• [Exercise goal] From the records below, please return each line that holds the word "computer".

• [Entries shown]
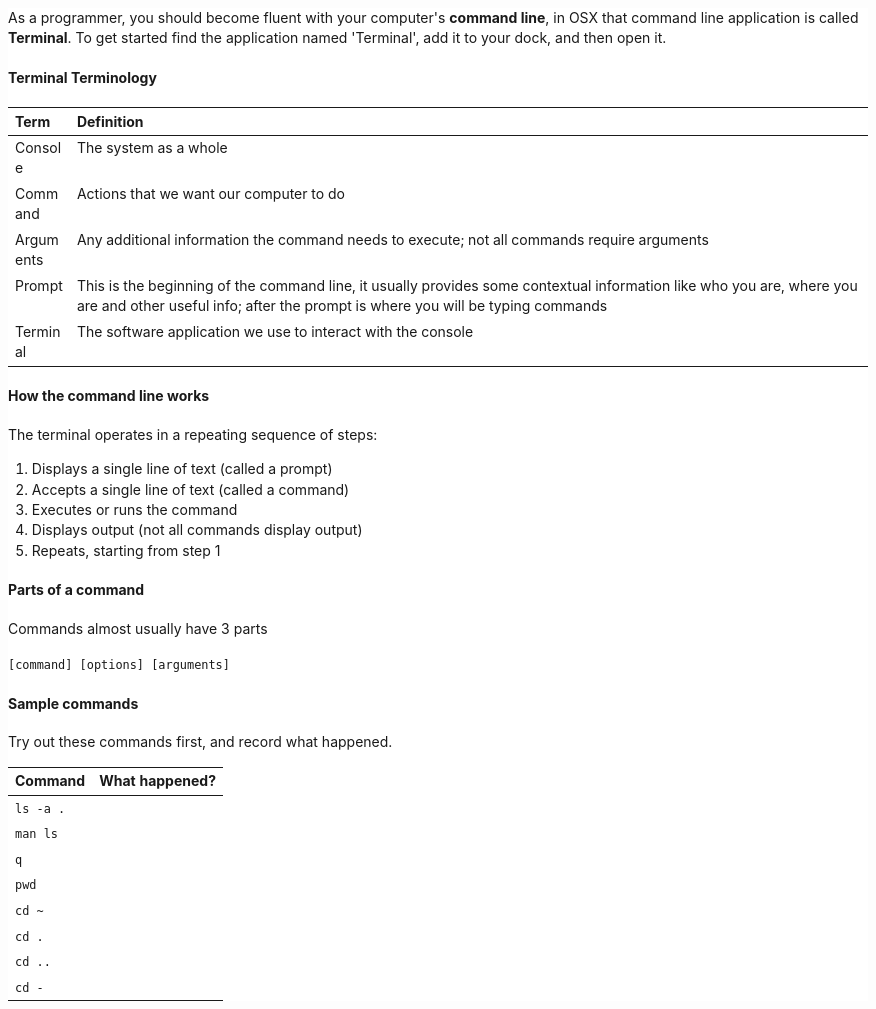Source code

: As a programmer, you should become fluent with your computer's **command line**, in OSX that command line application is called **Terminal**. To get started find the application named 'Terminal', add it to your dock, and then open it.

#### Terminal Terminology

| Term      | Definition                                                                                                                                                                                              |
| :-------- | :------------------------------------------------------------------------------------------------------------------------------------------------------------------------------------------------------ |
| Console   | The system as a whole                                                                                                                                                                                   |
| Command   | Actions that we want our computer to do                                                                                                                                                                 |
| Arguments | Any additional information the command needs to execute; not all commands require arguments                                                                                                             |
| Prompt    | This is the beginning of the command line, it usually provides some contextual information like who you are, where you are and other useful info; after the prompt is where you will be typing commands |
| Terminal  | The software application we use to interact with the console                                                                                                                                            |

#### How the command line works

The terminal operates in a repeating sequence of steps:

1. Displays a single line of text (called a prompt)
1. Accepts a single line of text (called a command)
1. Executes or runs the command
1. Displays output (not all commands display output)
1. Repeats, starting from step 1

#### Parts of a command

Commands almost usually have 3 parts

```
[command] [options] [arguments]
```

#### Sample commands

Try out these commands first, and record what happened.

| Command   | What happened? |
| :-------- | :------------- |
| `ls -a .` |                |
| `man ls`  |                |
| `q`       |                |
| `pwd`     |                |
| `cd ~`    |                |
| `cd .`    |                |
| `cd ..`   |                |
| `cd -`    |                |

• [Task solution]
: As a programmer, you should become fluent with your computer's **command line**, in OSX that command line application is called **Terminal**. To get started find the application named 'Terminal', add it to your dock, and then open it.
| Command   | Actions that we want our computer to do                                                                                                                                                                 |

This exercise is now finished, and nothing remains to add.